Most of us have heard of return on investment (ROI), how much income a company makes based on how much money is output into the world, but have you ever thought about what drives ROI?
Traditionally, everyone makes a big deal about return on investment. But ROI is based on a me me philosophy. How much did I invest, and how much did I get back for it?
You could invest a fortune (some companies do) in marketing and advertising, but if you want your ROI to skyrocket you’ve first got to think about your return on value (ROV).
In other words, how much value do your products or services offer?
ROV is all about broadening our thinking to ask questions like:
- How much value are we offering?
- Is there any way to increase this value?
- How can we express this value (benefits) in a cohesive way through all of our points of contact with clients and potential clients — including our website, social media, and other marketing efforts?
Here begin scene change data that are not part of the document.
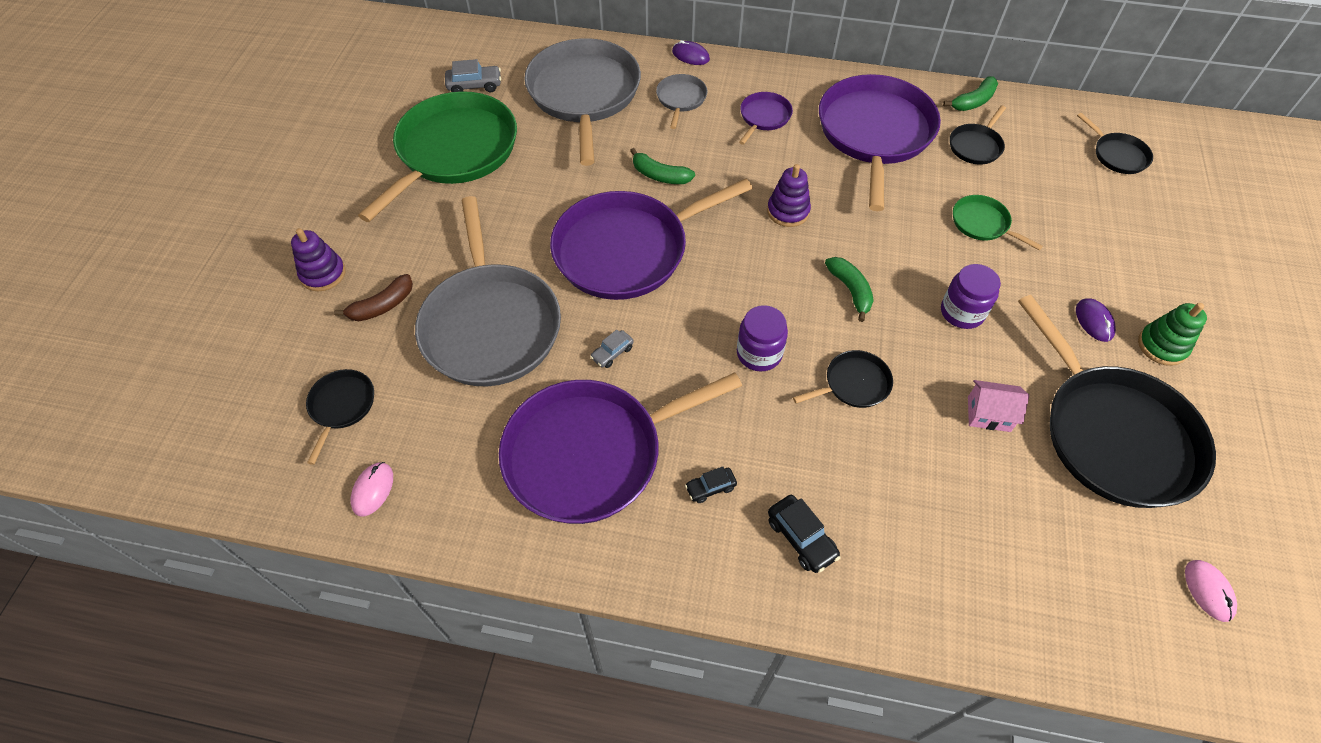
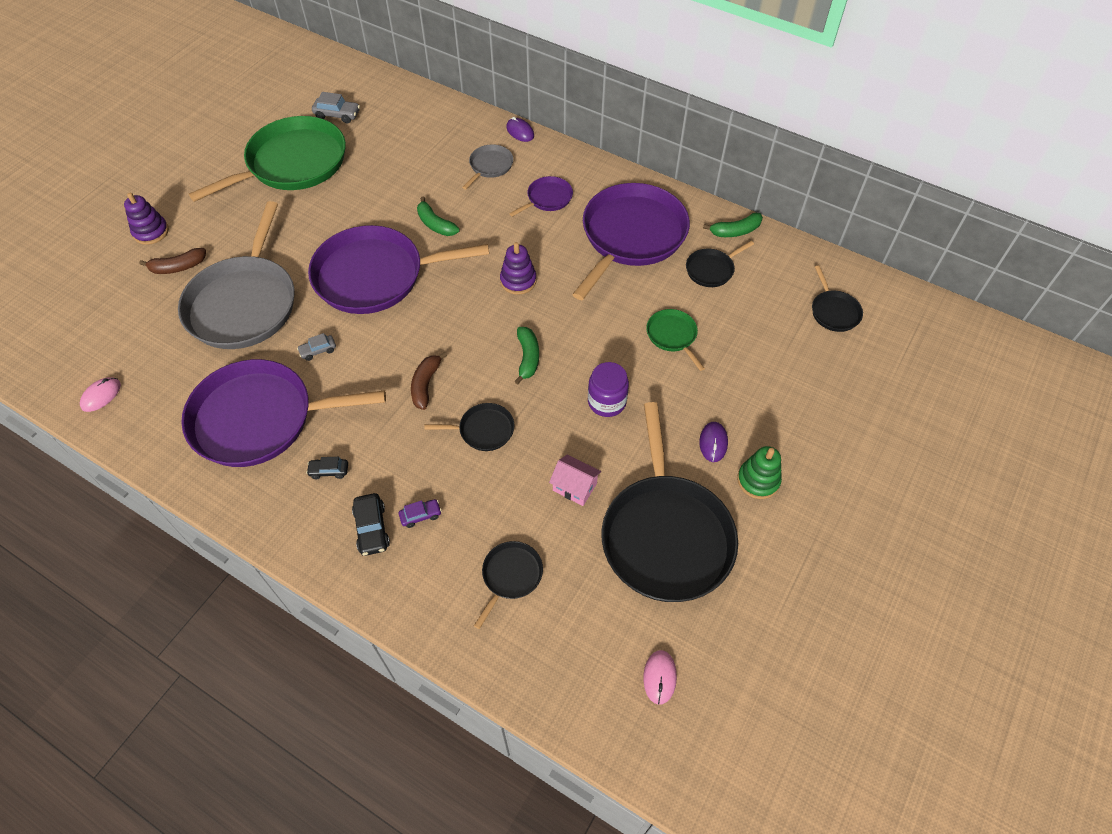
camera: 20 degrees right, 0 degrees up
black pan [306,369,374,465] -> black pan moved to [474,541,543,629]
grey pan [524,38,641,166] -> none
purple jar [737,305,788,372] -> brown banana [411,352,447,410]
none -> purple car [399,499,442,528]

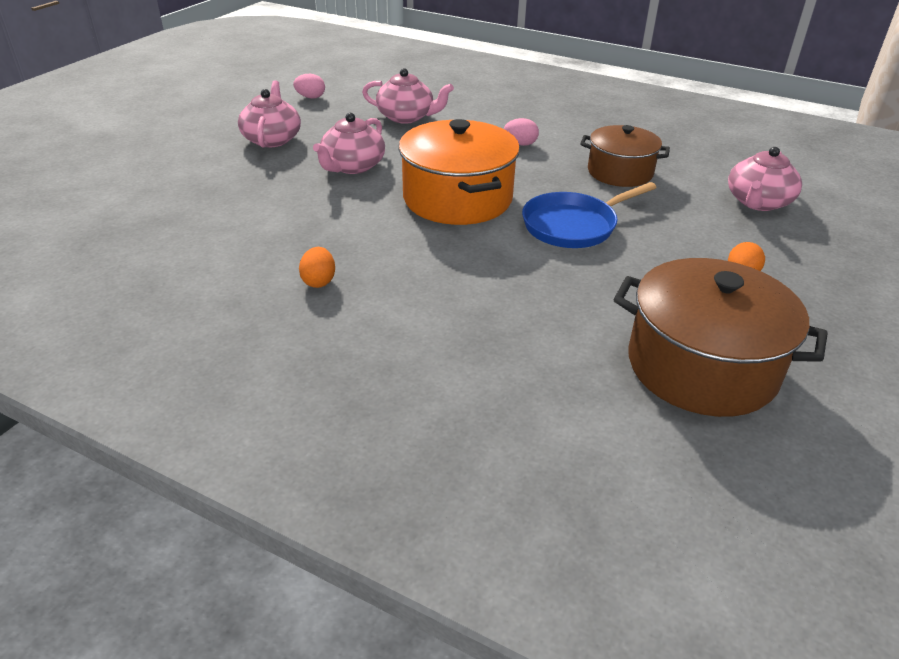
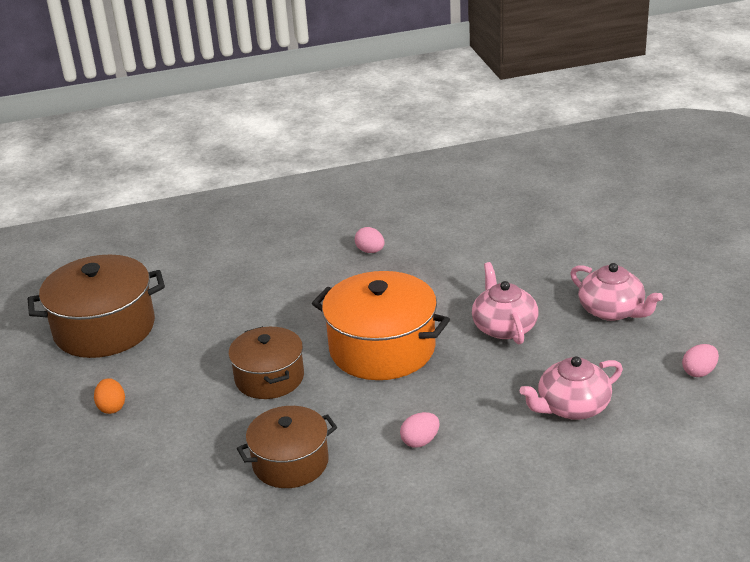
camera: 140 degrees right, 5 degrees down
orange egg [299,247,335,288] -> pink egg [355,227,385,253]
blue pan [522,182,657,248] -> brown pot [228,326,304,399]
pink teapot [728,147,802,211] -> none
Once these questions are explored and answered, then we can move to the phase of investing dollars to get the word out. So, ROV is kind of like the foundation that your ROI is built on.
A good example of this is Apple, who charges a premium price for all of their products — and for the most part this price is accompanied by incredible value. From physical design to operating systems that have an excellent user experience, Apple delivers value first, and in doing so increases their ability to see a higher return on investment.
Apple has a ROV mentality — investing in the value of their product development, and this is directly tied to their sales success — before they spend a dime on advertising or marketing.
In the end, ROI doesn’t live in a bubble all on it’s own with a predictable outcome. One of the variables (a big one) is value. The more value you offer, the better your return on that value will be will be.
Investing in marketing and advertising gets our products and services in front of people, but value is what makes them buy.